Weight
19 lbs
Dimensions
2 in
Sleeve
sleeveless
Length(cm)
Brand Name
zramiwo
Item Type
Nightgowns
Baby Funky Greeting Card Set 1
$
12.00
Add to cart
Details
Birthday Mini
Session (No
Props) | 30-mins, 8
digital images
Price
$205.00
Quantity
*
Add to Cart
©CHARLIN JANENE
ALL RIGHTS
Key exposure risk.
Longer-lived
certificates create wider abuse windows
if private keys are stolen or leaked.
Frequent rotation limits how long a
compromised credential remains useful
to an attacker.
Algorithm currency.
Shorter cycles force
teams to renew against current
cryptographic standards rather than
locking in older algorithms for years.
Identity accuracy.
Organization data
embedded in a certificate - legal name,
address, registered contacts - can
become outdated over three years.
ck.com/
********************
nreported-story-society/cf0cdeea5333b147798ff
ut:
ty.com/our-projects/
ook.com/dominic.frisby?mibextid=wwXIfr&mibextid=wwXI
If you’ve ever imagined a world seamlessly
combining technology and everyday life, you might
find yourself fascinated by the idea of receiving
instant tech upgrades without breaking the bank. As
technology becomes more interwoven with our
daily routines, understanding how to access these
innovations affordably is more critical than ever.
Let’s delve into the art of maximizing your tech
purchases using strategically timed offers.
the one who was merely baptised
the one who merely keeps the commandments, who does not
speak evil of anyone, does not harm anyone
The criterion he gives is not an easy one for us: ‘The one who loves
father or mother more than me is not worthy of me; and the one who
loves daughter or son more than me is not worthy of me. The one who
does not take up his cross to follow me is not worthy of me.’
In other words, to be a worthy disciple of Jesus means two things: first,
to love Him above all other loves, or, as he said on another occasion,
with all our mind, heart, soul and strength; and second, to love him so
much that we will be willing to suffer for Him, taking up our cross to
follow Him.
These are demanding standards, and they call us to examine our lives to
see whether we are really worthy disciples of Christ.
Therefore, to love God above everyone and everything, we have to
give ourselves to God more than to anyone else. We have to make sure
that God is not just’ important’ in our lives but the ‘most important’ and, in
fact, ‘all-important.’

Activity: What is needed here is the full listing, restated word for word.

Exercise answer:
Weight
19 lbs
Dimensions
2 in
Sleeve
sleeveless
Length(cm)
Brand Name
zramiwo
Item Type
Nightgowns
Baby Funky Greeting Card Set 1
$
12.00
Add to cart
Details
Birthday Mini
Session (No
Props) | 30-mins, 8
digital images
Price
$205.00
Quantity
*
Add to Cart
©CHARLIN JANENE
ALL RIGHTS
Key exposure risk.
Longer-lived
certificates create wider abuse windows
if private keys are stolen or leaked.
Frequent rotation limits how long a
compromised credential remains useful
to an attacker.
Algorithm currency.
Shorter cycles force
teams to renew against current
cryptographic standards rather than
locking in older algorithms for years.
Identity accuracy.
Organization data
embedded in a certificate - legal name,
address, registered contacts - can
become outdated over three years.
ck.com/
********************
nreported-story-society/cf0cdeea5333b147798ff
ut:
ty.com/our-projects/
ook.com/dominic.frisby?mibextid=wwXIfr&mibextid=wwXI
If you’ve ever imagined a world seamlessly
combining technology and everyday life, you might
find yourself fascinated by the idea of receiving
instant tech upgrades without breaking the bank. As
technology becomes more interwoven with our
daily routines, understanding how to access these
innovations affordably is more critical than ever.
Let’s delve into the art of maximizing your tech
purchases using strategically timed offers.
the one who was merely baptised
the one who merely keeps the commandments, who does not
speak evil of anyone, does not harm anyone
The criterion he gives is not an easy one for us: ‘The one who loves
father or mother more than me is not worthy of me; and the one who
loves daughter or son more than me is not worthy of me. The one who
does not take up his cross to follow me is not worthy of me.’
In other words, to be a worthy disciple of Jesus means two things: first,
to love Him above all other loves, or, as he said on another occasion,
with all our mind, heart, soul and strength; and second, to love him so
much that we will be willing to suffer for Him, taking up our cross to
follow Him.
These are demanding standards, and they call us to examine our lives to
see whether we are really worthy disciples of Christ.
Therefore, to love God above everyone and everything, we have to
give ourselves to God more than to anyone else. We have to make sure
that God is not just’ important’ in our lives but the ‘most important’ and, in
fact, ‘all-important.’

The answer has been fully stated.